Sunday, April 19, 2015

Inevitable Bias

For my Junior Theme I have been doing research in an attempt to begin to answer the question: Why are there so many African American people in jail? One potential reason I came across is very simple: bias. 

There are two kinds of bias: subconcious and conscious bias. The latter, what I refer to as "conscious bias," is perhaps not really bias at all, it is more choosing to target someone based on their race, but for lack of a better term, that's what I'll call it. The police must make "strategic choices about whom to target and what tactics to employ" (Alexander 104); there simply isn't enough time or resources to target every community, to do random traffic checks on every car. So, the law enforcement must choose specific neighborhoods and specific people to target. In the War on Drugs in particular, African American communities have been targeted by police at an alarmingly disproportionate rate compared to white neighborhoods. 

According to the NAACP, "5 times as many Whites are using drugs as African Americans, yet African Americans are sent to prison for drug offenses at 10 times the rate of Whites." Why? Because African Americans are the ones getting caught and arrested by the police. In Milwaukee County, "approximately two thirds of incarcerated African American males came from six zip codes in the poorest neighborhoods in the City of Milwaukee" (Milwaukee Courier). It is clear that police are targeting the poorest African Americans in the War on Drugs, which explains why African Americans are being arrested for drug crimes at a much higher rate than whites, but why are they targeted? This is where subconscious bias comes in.

In her book "The New Jim Crow," Michelle Alexander talks about a survey conducted in 1995, where a group of people were all asked the same question: "Would you close your eyes for a second, envision a drug user, and describe the person to me?" Ninety-five percent of responders pictured an African American drug user (Alexander 106). Media, especially once the War on Drugs began, taught the public that "drug crime is black anf brown" (Alexander 107). Law enforcement officials are not immune to this subconscious bias that labels people of color as drug criminals; they target poor African American neighborhoods because their subconscious tells them that that is where there are the most drug criminals, even if that is not the truth.
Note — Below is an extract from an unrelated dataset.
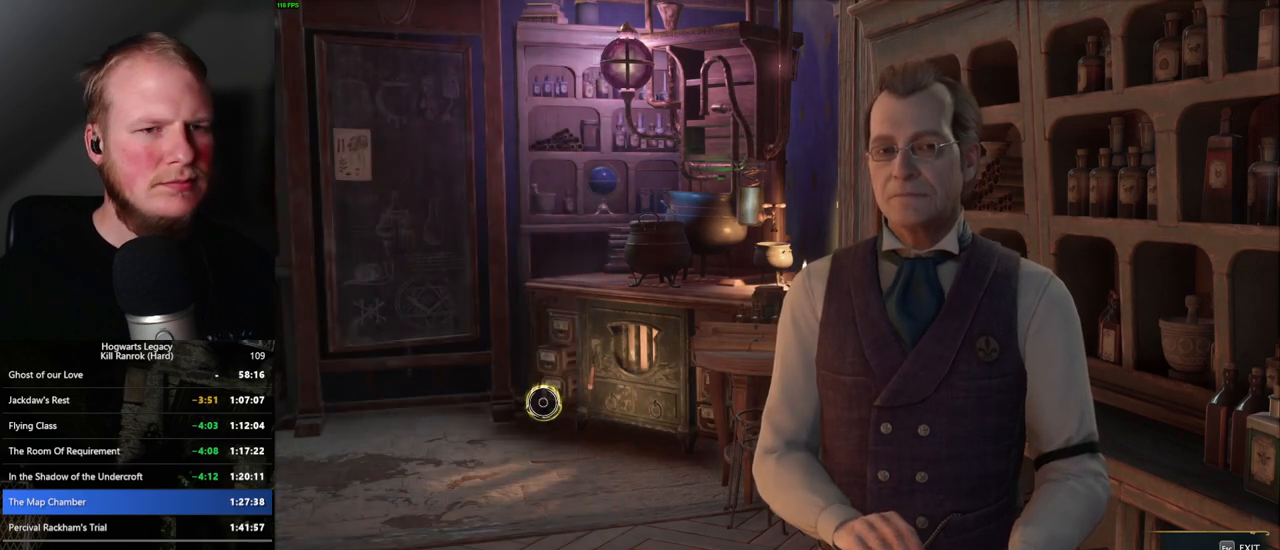
{"keys": [], "mouse": [], "events": []}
Racial bias is inevitable; "You hold negative attitudes and stereotypes about blacks, even though you do not believe you do and do not want to" (Alexander 107). In their report called "Seeing Black: Race, Crime, and Visual Processing," researchers Eberhardt, Goff, Purdie, and Davies contend that "the mere presence of a person can lead one to think about the concepts with which that person's social group has become associated with." First, we must realize that this bias is inevitable, even in a system such as the criminal justice system that promises fair punishment for all people. Once we admit this, then what? What can be done to change this?